Clifton m’examina à la dérobée, puis se mit à jouer le jeu, ôta son cigare de sa bouche, me serra la main, et prononça très tranquillement :

— Je suis content que vous soyez de retour, Chef !

Clifton, petit homme chauve, d’un certain âge, faisait avocat d’affaires ou joueur de poker de grande classe.

— Rien de spécial pendant mon absence ? lui demandai-je.

— Non, Chef ! rien de nouveau ! J’ai passé les dossiers à Penny.

— Excellent !

Je tendis la main à Billy Corpsman. Mais il ne la prit pas. Au lieu de me la prendre, il se mit les mains sur les hanches, me dévisagea et poussa un sifflement entre les dents :

— Ex-tra-or-di-naire, s’exclama-t-il. Stupéfiant !… Hallucinant !… Je crois que nous tenons vraiment une chance d’emporter le morceau. (Il me regarda derechef, et recommença :) Allons, tournez-vous, Smythe… Bougez un peu. Que je vous voie marcher.

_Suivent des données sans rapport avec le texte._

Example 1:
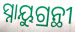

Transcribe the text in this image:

ସ୍ନାୟୁଗ୍ରନ୍ଥୀ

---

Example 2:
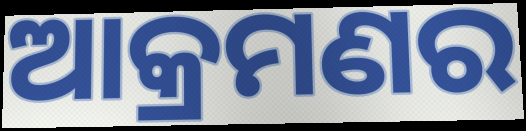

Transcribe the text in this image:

ଆକ୍ରମଣର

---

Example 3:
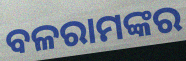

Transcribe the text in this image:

ବଳରାମଙ୍କର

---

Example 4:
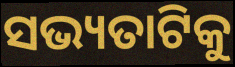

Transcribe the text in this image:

ସଭ୍ୟତାଟିକୁ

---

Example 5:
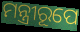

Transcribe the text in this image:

ମନ୍ତ୍ରୀରୂପେ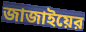
জাজাইয়েরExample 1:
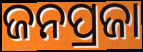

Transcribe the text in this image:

ଜନପ୍ରଜା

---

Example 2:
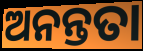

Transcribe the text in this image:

ଅନନ୍ତତା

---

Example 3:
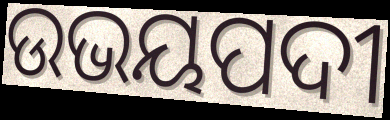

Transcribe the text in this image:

ଉଭୟପଦୀ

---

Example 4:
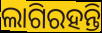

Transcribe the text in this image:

ଲାଗିରହନ୍ତି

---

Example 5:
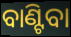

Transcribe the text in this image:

ବାଣ୍ଟିବା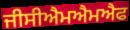
ਜੀਸੀਐਮਐਮਐਫ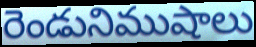
రెండునిముషాలు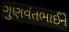
ગુણવંતભાઈનેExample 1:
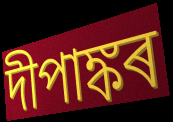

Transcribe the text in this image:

দীপাঙ্কৰ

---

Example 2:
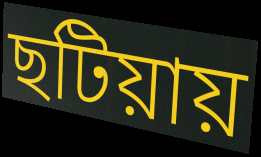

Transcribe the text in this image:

ছটিয়ায়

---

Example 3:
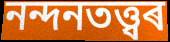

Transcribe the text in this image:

নন্দনতত্ত্বৰ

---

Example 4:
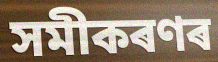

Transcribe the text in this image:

সমীকৰণৰ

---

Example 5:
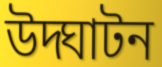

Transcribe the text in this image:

উদ্ঘাটনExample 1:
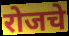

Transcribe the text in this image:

रोजचे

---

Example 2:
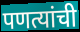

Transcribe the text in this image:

पणत्यांची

Il m’agaçait. Je ressentais le même agacement, j’en suis sûr, que Bonforte, devant ces impertinences, et, naturellement, cela se trahissait sur mon visage. Dak tira Corpsman par la manche :

— Suffit comme ça, Bill. Rappelle-toi ce que tu m’as promis.

— Va te faire foutre, ami, répondit Corpsman : est-ce que nous nous trouvons dans une pièce insonorisée, oui ?… D’ailleurs, je voulais seulement me rendre compte s’il était à la hauteur. Dites donc, Smythe, comment va votre martien. Vous le dégoisez un peu maintenant, non ?

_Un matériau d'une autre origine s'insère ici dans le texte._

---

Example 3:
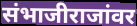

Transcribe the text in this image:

संभाजीराजांवर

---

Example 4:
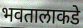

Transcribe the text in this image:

भवतालाकडे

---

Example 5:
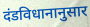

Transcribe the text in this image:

दंडविधानानुसार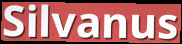
SilvanusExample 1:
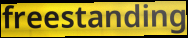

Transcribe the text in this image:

freestanding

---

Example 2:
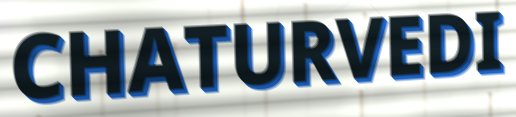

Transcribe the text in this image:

CHATURVEDI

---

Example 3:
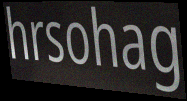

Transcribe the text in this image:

hrsohag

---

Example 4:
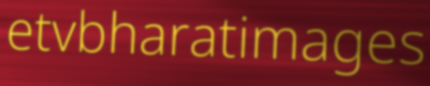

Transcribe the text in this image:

etvbharatimages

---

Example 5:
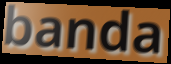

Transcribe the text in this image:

banda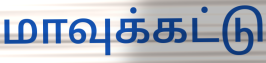
மாவுக்கட்டு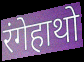
रंगेहाथो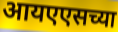
आयएएसच्या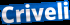
CriveliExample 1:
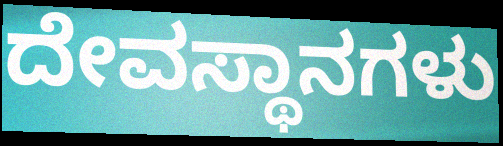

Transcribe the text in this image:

ದೇವಸ್ಥಾನಗಳು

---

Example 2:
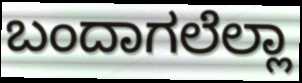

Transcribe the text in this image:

ಬಂದಾಗಲೆಲ್ಲಾ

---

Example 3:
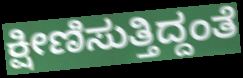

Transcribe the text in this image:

ಕ್ಷೀಣಿಸುತ್ತಿದ್ದಂತೆ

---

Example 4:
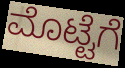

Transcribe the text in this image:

ಮೊಟ್ಟೆಗೆ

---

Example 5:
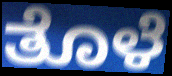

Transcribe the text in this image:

ತೊಳೆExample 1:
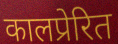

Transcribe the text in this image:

कालप्रेरित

Je répondis d’un seul mot de haut martien, un mot synthétique qui fait phrase et qui fait balle, et qui, en gros, signifie : « Les bonnes manières exigeraient sans doute que l’un de nous s’écartât à présent. » (Mais qui signifie, en fait, bien plus et mieux, de telle sorte que, quand on l’a lancé en défi, cela se termine en général par une ouverture de succession dans l’un ou l’autre Nid.)

Mais je suppose que Corpsman ne me comprit pas. Car il se contenta de cligner des yeux et de dire :

— Rien à dire Smythe, là… je m’incline. Vous nous avez jusqu’au trognon.

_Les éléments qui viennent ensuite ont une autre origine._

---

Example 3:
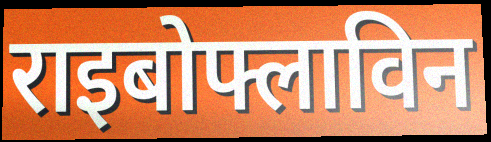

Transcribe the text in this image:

राइबोफ्लाविन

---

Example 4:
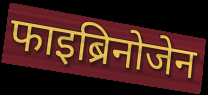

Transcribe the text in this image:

फाइब्रिनोजेन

Mais Dak avait compris. Il prit Corpsman par le bras et il se fit insistant :

— Bill, je te répète que ça suffit comme ça. Tu es à mon bord, et c’est moi qui commande. Donc la consigne : on joue pour de vrai, à partir de maintenant. Plus de blague.

Et Clifton vint à l’appui :

— Et garde-le à l’œil, Bill. Il faut respecter la consigne. Rigoureusement. Ou alors, on risque le grabuge.:

Corpsman, accablé, haussa des épaules :

— Bon… ça va… d’accord ! Si on ne peut même plus vérifier maintenant. Après tout, c’est une idée de qui, je vous le demande un peu ? Et je réponds : C’EST UNE IDÉE DE JE. Oui, messieurs.

Puis il m’adressa un sourire en biais :

— Comment va, MONSIEUR Bonforte. Content de vous retrouver.

Il y avait une ombre d’emphase superflue dans sa façon de prononcer monsieur mais, sans ciller, je répondis à la volée :

— Bien content d’être là, Bill. Rien de particulier à me faire savoir avant de descendre ?

— Non ! je ne crois pas. Si ! Conférence de presse à Goddard-Ville après les cérémonies.

(Je le voyais surveiller du coin de l’œil l’effet de son annonce.)

— Excellent ! dis-je.

Dak intervint :

— Dis donc, Rog, qu’est-ce que tu en penses ? est-ce absolument nécessaire ? C’est déjà officiel ?

— J’allais ajouter, reprit Corpsman à l’adresse de Clifton, avant d’être interrompu par le capitaine ici présent qui a les jetons, j’allais ajouter que je puis m’en charger tout seul comme un grand et annoncer aux copains que le Chef est atteint de laryngite, à la suite des cérémonies. Ou alors, limiter la conférence de presse aux questions écrites. Mais étant donné qu’il tient si bien le coup, moi je serais d’avis de risquer la chose… Qu’en pensez-vous, monsieur… euh !… Bonforte ? Vous croyez que vous pouvez m’arranger ça ?

— Ça ne fait pas de question, Bill, voyons.

Et je me disais que si jamais je réussissais à traverser l’épreuve de martien sans encombre, il y aurait encore l’interrogatoire d’une bande de reporters à quoi il faudrait répondre jusqu’à ce qu’ils soient fatigués de me poser des questions insidieuses. Naturellement, j’avais bien attrapé la façon de parler de Bonforte. J’avais une connaissance suffisante de ses attitudes et de ses idées, et je n’avais qu’à ne pas me perdre dans les détails.